Un ente prossimo al rinnovo che convoca una seduta del proprio consiglio a sei giorni dalle elezioni per approvare il bilancio di previsione del 2020 ha dell’incredibile. Anche solo per il fatto che ai consiglieri di minoranza non risulta pervenuta la comunicazione via mail del deposito degli atti di bilancio, un fatto che qualcuno dovrà spiegare e chiarire quanto prima.  La cosa buffa – prosegue Andrea Di Sorte, responsabile enti locali del coordinamento provinciale di Forza Italia –  è che i partiti che avallano questo giochino sono quelli che scrivono “no ai populismi”, “no al fascismo”, e magari scendono in piazza giocando a fare le sardine. 

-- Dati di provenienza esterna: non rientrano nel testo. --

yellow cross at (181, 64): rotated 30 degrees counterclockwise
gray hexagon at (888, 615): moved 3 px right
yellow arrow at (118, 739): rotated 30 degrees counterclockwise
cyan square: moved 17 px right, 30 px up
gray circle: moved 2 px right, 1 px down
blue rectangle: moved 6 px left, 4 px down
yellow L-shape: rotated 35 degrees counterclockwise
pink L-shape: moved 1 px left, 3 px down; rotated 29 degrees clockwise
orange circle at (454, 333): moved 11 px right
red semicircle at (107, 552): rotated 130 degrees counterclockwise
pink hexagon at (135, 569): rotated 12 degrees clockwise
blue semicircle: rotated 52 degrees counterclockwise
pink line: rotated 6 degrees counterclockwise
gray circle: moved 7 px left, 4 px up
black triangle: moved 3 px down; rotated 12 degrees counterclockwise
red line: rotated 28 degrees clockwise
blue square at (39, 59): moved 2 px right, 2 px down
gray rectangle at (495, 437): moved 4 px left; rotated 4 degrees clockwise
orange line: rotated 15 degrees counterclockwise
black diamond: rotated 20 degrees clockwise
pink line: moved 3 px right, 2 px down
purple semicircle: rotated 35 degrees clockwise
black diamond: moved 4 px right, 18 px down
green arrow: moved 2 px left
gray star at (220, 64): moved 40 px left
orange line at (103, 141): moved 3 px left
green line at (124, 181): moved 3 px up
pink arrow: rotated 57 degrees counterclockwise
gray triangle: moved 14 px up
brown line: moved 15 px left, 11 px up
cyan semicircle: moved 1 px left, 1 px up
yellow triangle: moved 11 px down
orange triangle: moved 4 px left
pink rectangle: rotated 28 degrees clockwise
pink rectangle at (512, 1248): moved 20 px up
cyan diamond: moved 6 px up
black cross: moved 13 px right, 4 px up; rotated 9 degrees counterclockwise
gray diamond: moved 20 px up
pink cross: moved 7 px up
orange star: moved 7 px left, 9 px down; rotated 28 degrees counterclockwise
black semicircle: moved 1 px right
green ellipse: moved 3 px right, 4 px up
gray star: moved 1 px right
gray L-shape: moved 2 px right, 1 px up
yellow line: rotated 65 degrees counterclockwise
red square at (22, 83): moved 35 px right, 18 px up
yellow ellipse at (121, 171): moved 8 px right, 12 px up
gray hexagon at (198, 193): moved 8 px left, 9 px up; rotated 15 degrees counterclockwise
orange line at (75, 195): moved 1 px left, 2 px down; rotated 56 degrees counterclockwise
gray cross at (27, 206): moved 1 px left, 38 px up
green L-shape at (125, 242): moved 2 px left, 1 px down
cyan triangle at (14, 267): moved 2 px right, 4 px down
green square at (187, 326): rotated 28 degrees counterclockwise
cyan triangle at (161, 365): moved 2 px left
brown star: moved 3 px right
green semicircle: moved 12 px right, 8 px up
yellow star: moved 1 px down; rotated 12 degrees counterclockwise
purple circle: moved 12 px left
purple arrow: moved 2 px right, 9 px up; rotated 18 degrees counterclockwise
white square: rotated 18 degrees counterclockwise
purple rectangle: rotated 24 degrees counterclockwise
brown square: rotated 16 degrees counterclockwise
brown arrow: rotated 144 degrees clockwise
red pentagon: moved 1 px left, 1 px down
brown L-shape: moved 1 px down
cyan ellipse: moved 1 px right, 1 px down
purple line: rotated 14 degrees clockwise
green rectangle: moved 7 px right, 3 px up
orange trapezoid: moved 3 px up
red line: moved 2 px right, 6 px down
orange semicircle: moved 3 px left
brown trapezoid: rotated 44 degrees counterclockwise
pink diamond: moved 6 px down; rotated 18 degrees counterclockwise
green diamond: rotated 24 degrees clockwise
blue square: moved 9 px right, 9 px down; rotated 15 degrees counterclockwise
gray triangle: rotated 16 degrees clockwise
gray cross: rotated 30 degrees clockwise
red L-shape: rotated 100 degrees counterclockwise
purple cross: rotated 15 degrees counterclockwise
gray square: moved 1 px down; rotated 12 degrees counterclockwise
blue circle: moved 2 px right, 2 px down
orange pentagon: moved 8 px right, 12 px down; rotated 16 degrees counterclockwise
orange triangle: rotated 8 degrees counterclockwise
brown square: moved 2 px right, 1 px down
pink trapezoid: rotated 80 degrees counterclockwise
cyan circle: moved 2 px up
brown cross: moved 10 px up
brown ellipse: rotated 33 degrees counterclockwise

Salvo poi quando c’è da dare prova di responsabilità e rispetto della democrazia (di cui sulle piazze e sui social si fanno difensori) calpestano i propri ideali e principi.
Se fossero stati i partiti di centrodestra, in Provincia, a mettere in piedi una sceneggiata simile,  avremmo assistito ora ad una serie di proteste senza pari da parte del PD.
Ed invece i partiti della sinistra sono lì a nascondersi senza vergogna. Come fanno da tempo su una serie di argomenti come Talete, i danni da fauna selvatica, la sanità, il dimensionamento scolastico e l’aumento della tariffa dei rifiuti”.